Aggression / n. 1. the act or practice of attacking without provocation, esp. beginning a quarrel or war. 2. an unprovoked attack. 3. self-assertiveness; forcefulness. 4. Psychol. a hostile or destructive tendency; such behaviour

Aggressive / adj. 1. of a person; a. given to aggression; openly hostile. b. forceful; self-assertive. 2. (of an act) offensive, hostile. 3. of aggression.

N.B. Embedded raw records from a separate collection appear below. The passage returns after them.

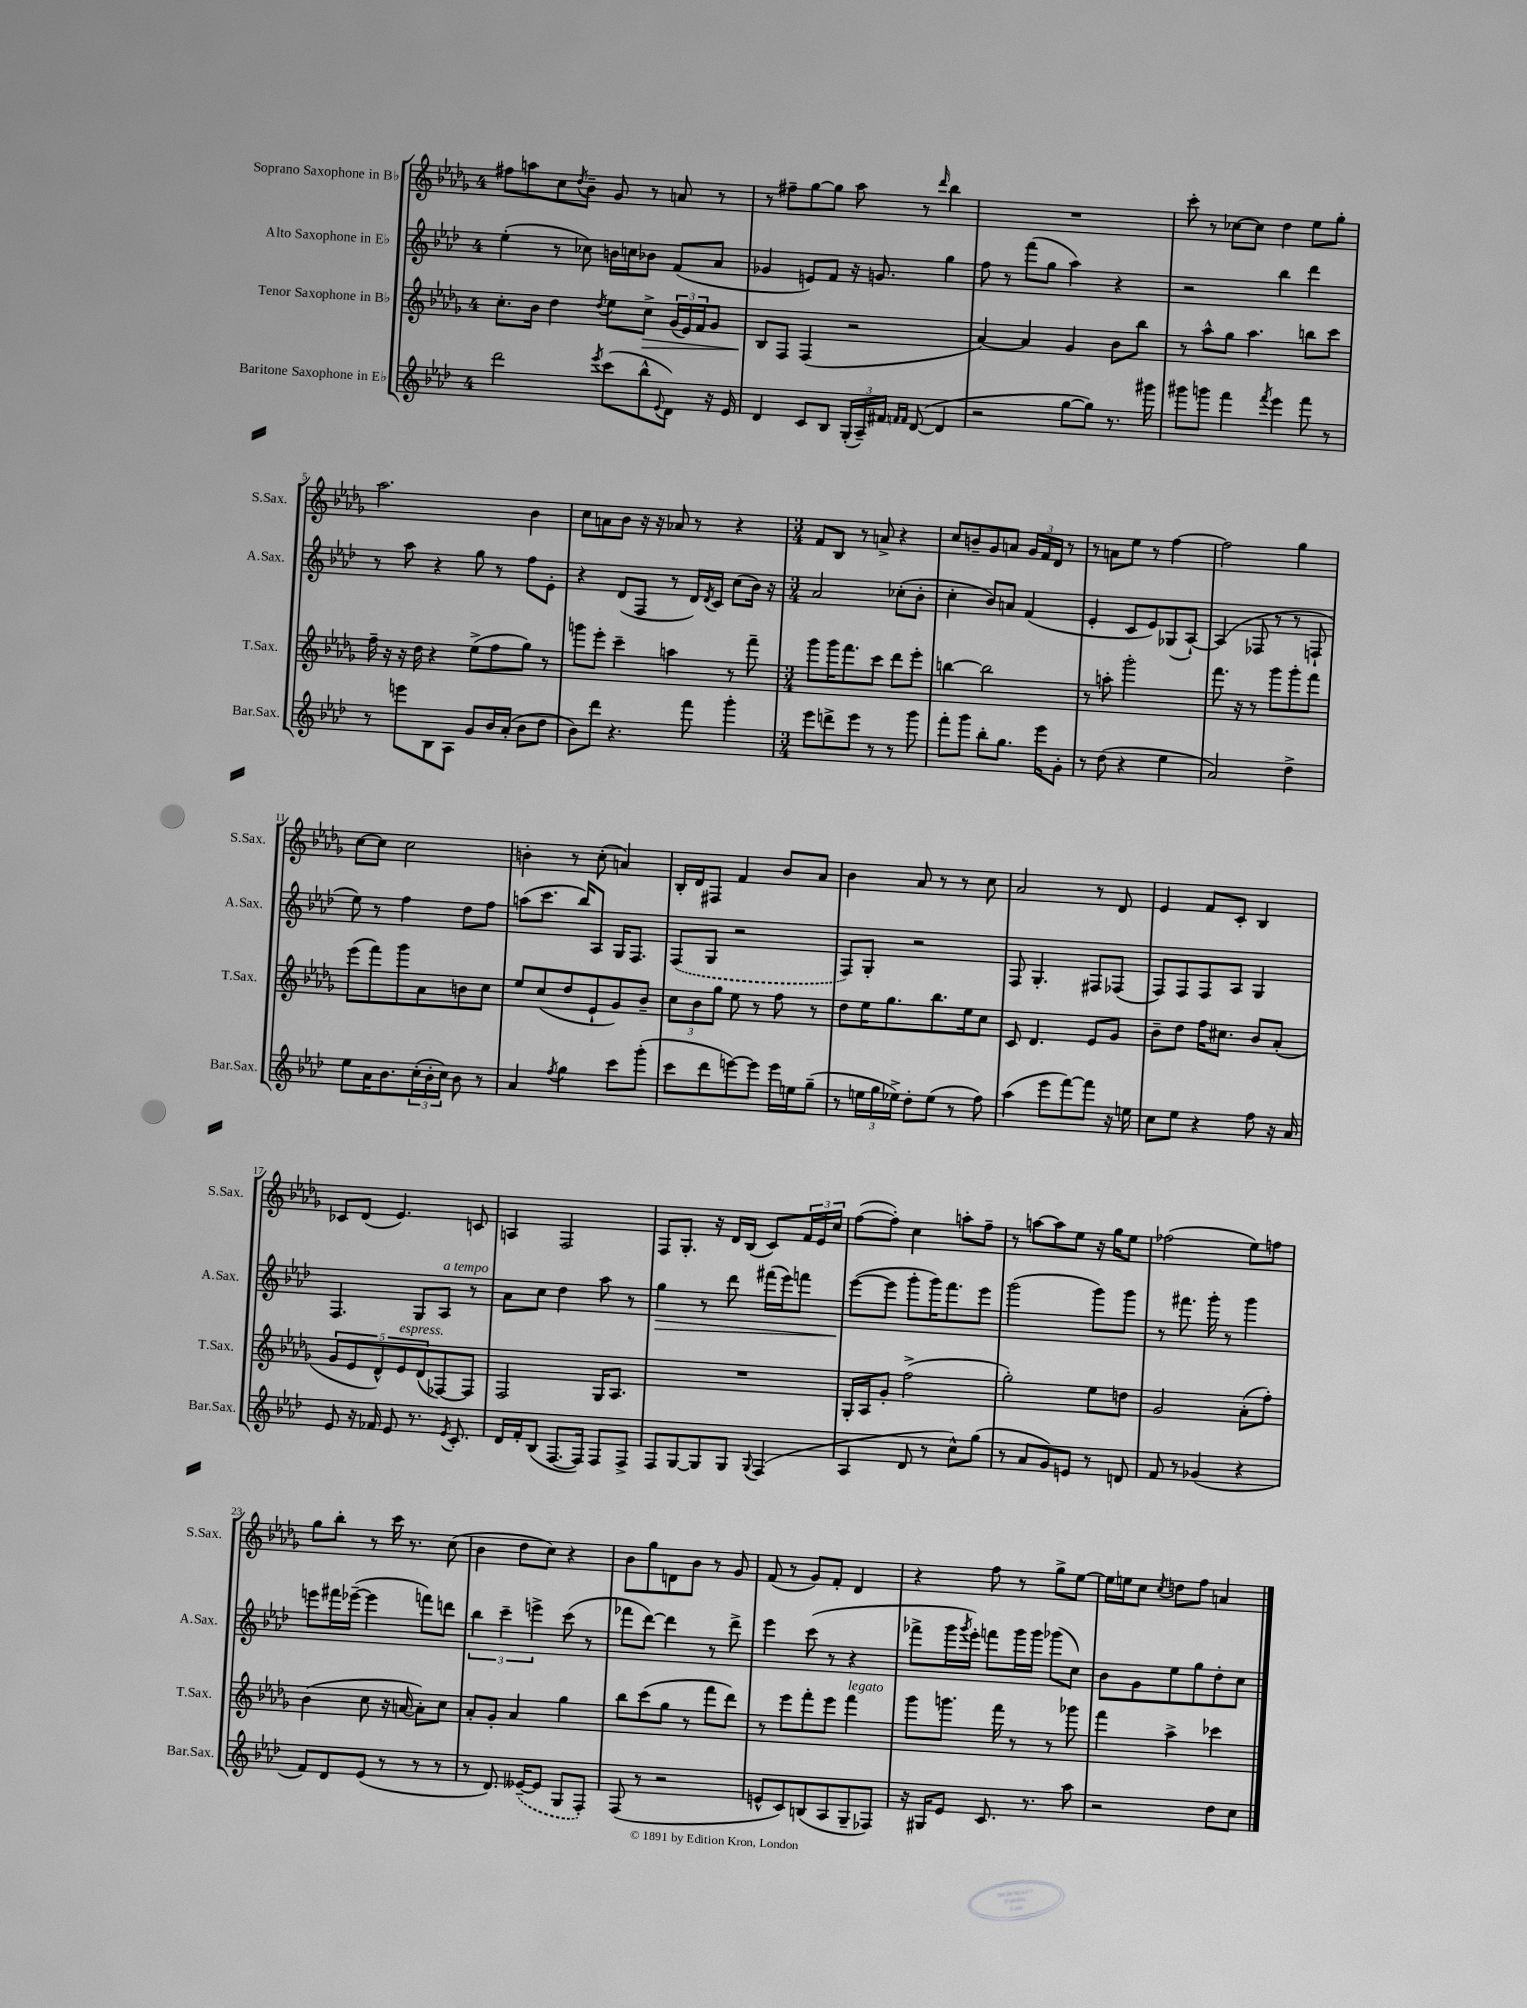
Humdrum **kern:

**kern	**kern	**dynam	**kern	**dynam	**kern
*part4	*part3	*part3	*part2	*part2	*part1
*staff4	*staff3	*staff3	*staff2	*staff2	*staff1
*I"Baritone Saxophone in E♭	*I"Tenor Saxophone in B♭	*	*I"Alto Saxophone in E♭	*	*I"Soprano Saxophone in B♭
*I'Bar.Sax.	*I'T.Sax.	*	*I'A.Sax.	*	*I'S.Sax.
*clefG2	*clefG2	*	*clefG2	*	*clefG2
*k[b-e-a-d-]	*k[b-e-a-d-g-]	*	*k[b-e-a-d-]	*	*k[b-e-a-d-g-]
*M4/4	*M4/4	*	*M4/4	*	*M4/4
=1	=1	=1	=1	=1	=1
2ddd-\	8.cc'\L	.	(4ee-'\	.	8ff#X\L
.	.	.	.	.	8aan\
.	16b-\Jk	.	.	.	.
.	4dd-\	.	8r	.	8cc\
.	.	.	.	.	8qdd-/
.	.	.	8cc-X\)	.	8b-~\J
8qeee-/	8qdd-/	.	.	.	.
(8ccc\L	8ee-\L	.	16bn\LL	.	8g-/
.	.	.	16ccn\J	.	.
!	!	!LO:HP:b	!	!	!
8bb-^^\	8cc^\J	>	8b-X\J	.	8r
8qqe-/	.	.	.	.	.
8d-\J)	(24g-/LL	.	(8f/L	.	8an/
.	24e-/)	.	.	.	.
.	24f/J	.	.	.	.
16r	8g-/J	.	8a-/J	.	8r
16e-/	.	.	.	.	.
=2	=2	=2	=2	=2	=2
4d-/	8B-/L	.	4g-X/	.	8r
.	8F/J	]	.	.	8ff#X~\L
8c/L	(4F/	.	8en/L)	.	[8gg-\
8B-/J	.	.	8f/J	.	8gg-\J]
(24G'/LL	2r	.	16r	.	8aa-\
24A-~/)	.	.	.	.	.
.	.	.	8.gn/	.	.
24f#X/JJ	.	.	.	.	.
16qqfn/LL	.	.	.	.	.
16qqf/JJ	.	.	.	.	.
([8d-/	.	.	.	.	8r
.	.	.	.	.	16qqddd-/
4d-/]	.	.	4gg\	.	4bb-\
=3	=3	=3	=3	=3	=3
2r	[4a-/)	.	8ff\	.	1r
.	.	.	8r	.	.
.	4a-/]	.	(8fff\L	.	.
.	.	.	8gg\J	.	.
[8gg\L	4g-/	.	4aa-\)	.	.
8gg\J])	.	.	.	.	.
8.r	8b-\L	.	4r	.	.
.	8bb-\J	.	.	.	.
16ggg#X\	.	.	.	.	.
=4	=4	=4	=4	=4	=4
8ggg#X\L	8r	.	2r	.	8ccc'\
8gggn\J	8aa-^^\L	.	.	.	8r
4fff\	8gg-\J	.	.	.	[8cc-X\L
.	4.aa-\	.	.	.	8cc-\J]
8qfff/	.	.	.	.	.
4eee-\	.	.	4bb-\	.	4dd-\
8fff\	8bbn\L	.	4ddd-\	.	8ee-\L
8r	8ccc\J	.	.	.	8gg-'\J
!!LO:LB:g=z
=5	=5	=5	=5	=5	=5
8r	16ff~\	.	8r	.	2.aa-\
.	16r	.	.	.	.
8eeen\L	16r	.	8aa-\	.	.
.	16dd-\	.	.	.	.
8B-\	4r	.	4r	.	.
8A-\J	.	.	.	.	.
8g/L	(8ee-^\L	.	8gg\	.	.
16b-/L	8ff\	.	8r	.	.
(16a-'/JJ	.	.	.	.	.
8b-\L	8gg-\J)	.	8ff\L	.	4b-\
8dd-\J	8r	.	8e-'\J	.	.
=6	=6	=6	=6	=6	=6
8b-\L)	8gggn\L	.	4r	.	8cc\L
8ddd-\J	8eee-'\J	.	.	.	8an\
4.r	4ccc~\	.	(8d-/L	.	8b-\J
.	.	.	8F/J	.	16r
.	.	.	.	.	16r
.	4aan\	.	8r	.	8a-X/
8fff\	.	.	16d-/LL)	.	8r
.	.	.	8qd-/	.	.
.	.	.	16c/JJ	.	.
4ggg'\	8r	.	(8cc\L	.	4r
.	8fff~\	.	16b-\Jk)	.	.
.	.	.	16r	.	.
=7	=7	=7	=7	=7	=7
*M3/4	*M3/4	*	*M3/4	*	*M3/4
8eee-\L	8ggg-\L	.	2a-/	.	8f/L
8dddn^\	16ggg-\K	.	.	.	8B-/J
.	8.fff\	.	.	.	.
8eee-\J	.	.	.	.	8r
8r	8ccc\J	.	.	.	8an^/
8r	8ddd-\L	.	(8cc-X'\L	.	4r
8ggg\	8eee-'\J	.	8b-'\J	.	.
=8	=8	=8	=8	=8	=8
8fff'\L	[4bbn\	.	4cc'\	.	8cc/L
8ggg\J	.	.	.	.	8bn~/
8bb-'\L	2bb\]	.	8b-/L)	.	8g-/
8.gg\J	.	.	8an/J	.	8an/J
.	.	.	(4f/	.	24g-/LL
.	.	.	.	.	24f/
16eee-\KL	.	.	.	.	.
.	.	.	.	.	24d-/JJ
8g'\J	.	.	.	.	8r
=9	=9	=9	=9	=9	=9
8r	8r	.	4e-'/	.	8r
(8dd-\	8aan'\	.	.	.	8an\L
4r	2ggg-'\	.	8c/L	.	8ee-\J
.	.	.	8e-/)	.	8r
4ee-\	.	.	(8G-X/	.	[4ff\
.	.	.	[8A-`/J)	.	.
=10	=10	=10	=10	=10	=10
2a-/)	8.fff\	.	(4A-/]	.	2ff\]
.	16r	.	.	.	.
.	8r	.	8F-X/	.	.
.	8ggg-\L	.	8r	.	.
4dd-^\	8ggg-'\	.	8r	.	4gg-\
.	8fff\J	.	8Fn`/	.	.
!!LO:LB:g=z
=11	=11	=11	=11	=11	=11
8ee-\L	(8eee-\L	.	8ee-\)	.	[8cc\L
16a-\K	8fff\)	.	8r	.	8cc\J]
8.b-\	.	.	.	.	.
.	8ggg-\	.	4ff\	.	2cc\
(24cc'\L	8a-\	.	.	.	.
24b-'\	.	.	.	.	.
24cc\JJ)	.	.	.	.	.
8b-\	8bn\	.	8dd-\L	.	.
8r	8cc\J	.	8ff\J	.	.
=12	=12	=12	=12	=12	=12
4a-/	8ee-/L	.	(8aan\L	.	4bn'\
.	(8cc/	.	8.ccc\J	.	.
8qff/	.	.	.	.	.
4gg\	8dd-/	.	.	.	8r
.	.	.	16bb-/KL)	.	.
.	8e-`/	.	8A-/J	.	(8cc'\
8ccc\L	8g-/)	.	16G/KL	.	4an/)
.	.	.	8.F/J	.	.
(8ggg'\J	8b-~/J	.	.	.	.
=13	=13	=13	=13	=13	=13
8ccc\L	12cc\L	.	(8F/L	.	16B-'/LL
.	.	.	.	.	16d-/J
.	12b-\	.	.	.	.
8ddd-\	.	.	8G/J	.	8F#X/J
.	12gg-\J	.	.	.	.
[8eeen\)	8ee-\	.	2r	.	4f/
8eee\J]	8r	.	.	.	.
16eee\LL	8ff\	.	.	.	8b-/L
16een\J	.	.	.	.	.
(8gg~\J	8r	.	.	.	8a-/J
=14	=14	=14	=14	=14	=14
8r	8dd-\L	.	8F/L)	.	4b-\
24een\LL	16ee-\K	.	8G'/J	.	.
24gg\	.	.	.	.	.
.	8.gg-\	.	.	.	.
24ee-X^\JJ)	.	.	.	.	.
8dd-'\L	.	.	2r	.	8a-/
(8ee-\J	8.bb-\	.	.	.	8r
8r	.	.	.	.	8r
.	16ee-\k	.	.	.	.
8ff\)	8cc\J	.	.	.	8cc\
=15	=15	=15	=15	=15	=15
(4aa-\	8c/	.	8F/	.	2a-/
.	4.d-/	.	4.G'/	.	.
8eee-\L	.	.	.	.	.
[8fff\)	.	.	.	.	.
8fff\J]	8e-/L	.	8F#X/L	.	8r
16r	8g-/J	.	(8F-X/J	.	8d-/
16een\	.	.	.	.	.
=16	=16	=16	=16	=16	=16
8cc\L	8b-~\L	.	8F/L)	.	4e-/
8ee-\J	8dd-\J	.	8F/	.	.
4r	16ff\KL	.	8F/	.	8f/L
.	8.cc#X\J	.	.	.	.
.	.	.	8A-/J	.	8c'/J
8ff\	8b-/L	.	4G/	.	4B-/
16r	(8a-'/J	.	.	.	.
16a-/	.	.	.	.	.
!!LO:LB:g=z
=17	=17	=17	=17	=17	=17
8e-/	10g-/L	.	4.F/	.	8c-X/L
.	10e-/	.	.	.	.
16r	.	.	.	.	(8d-/J
16f-X/	.	.	.	.	.
.	10d-^^/)	.	.	.	.
8e-/	.	.	.	.	4.e-/)
!	!LO:TX:a:i:t=espress.	!	!	!	!
.	10e-/	.	.	.	.
8.r	.	.	8G/L	.	.
.	(10d-/	.	.	.	.
!	!	!	!LO:TX:a:i:t=a tempo	!	!
.	[8F-X/)	.	8A-/J	.	.
8qe-/	.	.	.	.	.
8.c'/	.	.	.	.	.
.	8F-/J]	.	8r	.	8cn/
=18	=18	=18	=18	=18	=18
16d-/LL	2F/	.	8a-\L	.	4An/
16f'/J	.	.	.	.	.
(8B-/J	.	.	8cc\J	.	.
[8.F/L	.	.	4dd-\	.	2F/
16F/Jk])	.	.	.	.	.
8F/L	16G-/KL	.	8aa-\	.	.
.	8.A-/J	.	.	.	.
8F^/J	.	.	8r	.	.
=19	=19	=19	=19	=19	=19
!	!	!	!	!LO:HP:b	!
8F/L	2.r	.	4gg\	>	8F/L
[8G/	.	.	.	.	8.G-'/J
8G/]	.	.	8r	.	.
.	.	.	.	.	16r
8G/J	.	.	8ddd-\	.	16d-/LL
.	.	.	.	.	(16B-/JJ
8qqG/	.	.	.	.	.
(4F/	.	.	(16fff#X\LL	.	8c/L)
.	.	.	16eee-\J)	.	.
.	.	.	8fffn\J	.	24f/L
.	.	.	.	.	24e-/
.	.	.	.	.	24cc/JJ
=20	=20	=20	=20	=20	=20
4A-/	16G-'/LL	.	([8eee-\L	.	([8ff\L
.	16A-/J	.	.	.	.
.	8g-'/J	.	8eee-\J]	]	8ff'\J])
8d-/	(2ff^\	.	8ggg'\L	.	4cc\
8r	.	.	16ggg\K)	.	.
.	.	.	8.fff\	.	.
8cc^^\L)	.	.	.	.	8aan'\L
(8gg\J	.	.	8eee-\J	.	8ff~\J
=21	=21	=21	=21	=21	=21
8r	2gg-'\)	.	(2ggg\	.	8r
8a-/L	.	.	.	.	[8aan\L
8g/)	.	.	.	.	8aa\]
8en/J	.	.	.	.	8ee-\J
8r	8ee-\L	.	8ggg\L)	.	16r
.	.	.	.	.	16gg-\KL
8dn/	8ddn\J	.	8ggg\J	.	8ee-\J
=22	=22	=22	=22	=22	=22
8f/	2g-/	.	8r	.	(2ff-X\
8r	.	.	8.fff#X\	.	.
(4g-X/	.	.	.	.	.
.	.	.	16ggg'\	.	.
.	.	.	8r	.	.
4r	(8a-'\L	.	4ggg\	.	8ee-\L)
.	8ff'\J)	.	.	.	8ffn\J
!!LO:LB:g=z
=23	=23	=23	=23	=23	=23
8f/L)	(4b-\	.	8eeen\L	.	8gg-\L
8d-/	.	.	16fff#X\L	.	8bb-'\J
.	.	.	([16eee-X~\JJ	.	.
(8e-/J	8cc\	.	4eee-\]	.	8r
8r	16r	.	.	.	16ccc\
.	[16an/	.	.	.	8.r
8r	8a'\L])	.	8fffn\L)	.	.
8r	8cc\J	.	8dddn\J	.	(8cc\
=24	=24	=24	=24	=24	=24
8r	8a-'/L	.	6bb-\	.	4b-\
8.d-/)	8g-'/J	.	.	.	.
.	.	.	6ccc~\	.	.
.	4a-/	.	.	.	8dd-\L
([16e--X~/KL	.	.	.	.	.
.	.	.	6eeen^\	.	.
8e--/J]	.	.	.	.	8cc\J)
8G/L	4gg-\	.	(8ccc\	.	4r
8F'/J)	.	.	8r	.	.
=25	=25	=25	=25	=25	=25
(8F/	8bb-\L	.	8fff-X\L	.	8b-\L
8r	(8ccc\	.	[8ddd-\J)	.	8gg-\
2r	8gg-\J	.	4ddd-\]	.	8dn\
.	8r	.	.	.	8b-\J
.	8fff\L	.	8r	.	8r
.	8ddd-\J)	.	8ddd-^\	.	8g-/
=26	=26	=26	=26	=26	=26
8en^^/L	8r	.	4eee-\	.	(8f/
8c/)	8eee-\L	.	.	.	8r
(8Bn/	8fff'\	.	(8ccc\	.	8g-/L)
8A-/	8eee-\J	.	8r	.	8f'/J
!	!LO:TX:a:i:t=legato	!	!	!	!
8G~/	4fff\	.	4r	.	4d-/
8F-X/J)	.	.	.	.	.
=27	=27	=27	=27	=27	=27
16r	8ggg-\L	.	8fff-X^\L	.	4r
16G#X/KL	.	.	.	.	.
8e-/J	8.gggn\J	.	16ggg\L	.	.
.	.	.	8qggg/	.	.
.	.	.	16eee-'\JJ)	.	.
8.c/	.	.	8fffn\L	.	8ff\
.	16fff\	.	.	.	.
.	8r	.	16ggg\L	.	8r
8.r	.	.	16ggg\JJ	.	.
.	8r	.	(8ggg-X\L	.	8gg-^\L
8aa-\	8ggg-X\	.	8cc\J)	.	[8ee-\J
=28	=28	=28	=28	=28	=28
2r	4fff\	.	8b-\L	.	16ee-\LL]
.	.	.	.	.	16een\J
.	.	.	8g\	.	8cc\J
.	.	.	.	.	8qcc/
.	4aa-^\	.	8ee-\	.	8ddn\L
.	.	.	8gg\	.	8ff\J
8dd-\L	4ccc-X\	.	8dd-'\	.	4an/
8cc\J	.	.	8cc\J	.	.
==	==	==	==	==	==
*-	*-	*-	*-	*-	*-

Concise Oxford Dictionary (9th Ed.)

Having to deal with difficult members of the public is generally recognized as “part of the territory” that comes with working in local government. The introduction of employer obligations to provide a safe workplace can serve as a reminder of the need to consider the various options that may be available to deal with members of the public whose conduct crosses the line from merely being difficult to being overly aggressive. The following is a general characterization of the types of aggressive persons that a local government may encounter:

▪ The Council Disruptor
▪ The Disruptive Public Protestor
▪ The Threatener
▪ The Abusive Speaker
▪ The Social Media and Online Defamer

This paper will use these examples of aggressive person types in considering the obligations of local governments to their staff who have to deal with these types of behaviours and some of the options that are available to local government managers to respond to such behaviour. The implementation of these options should be done in a manner that is respectful of constitutionally protected rights to freedom of expression.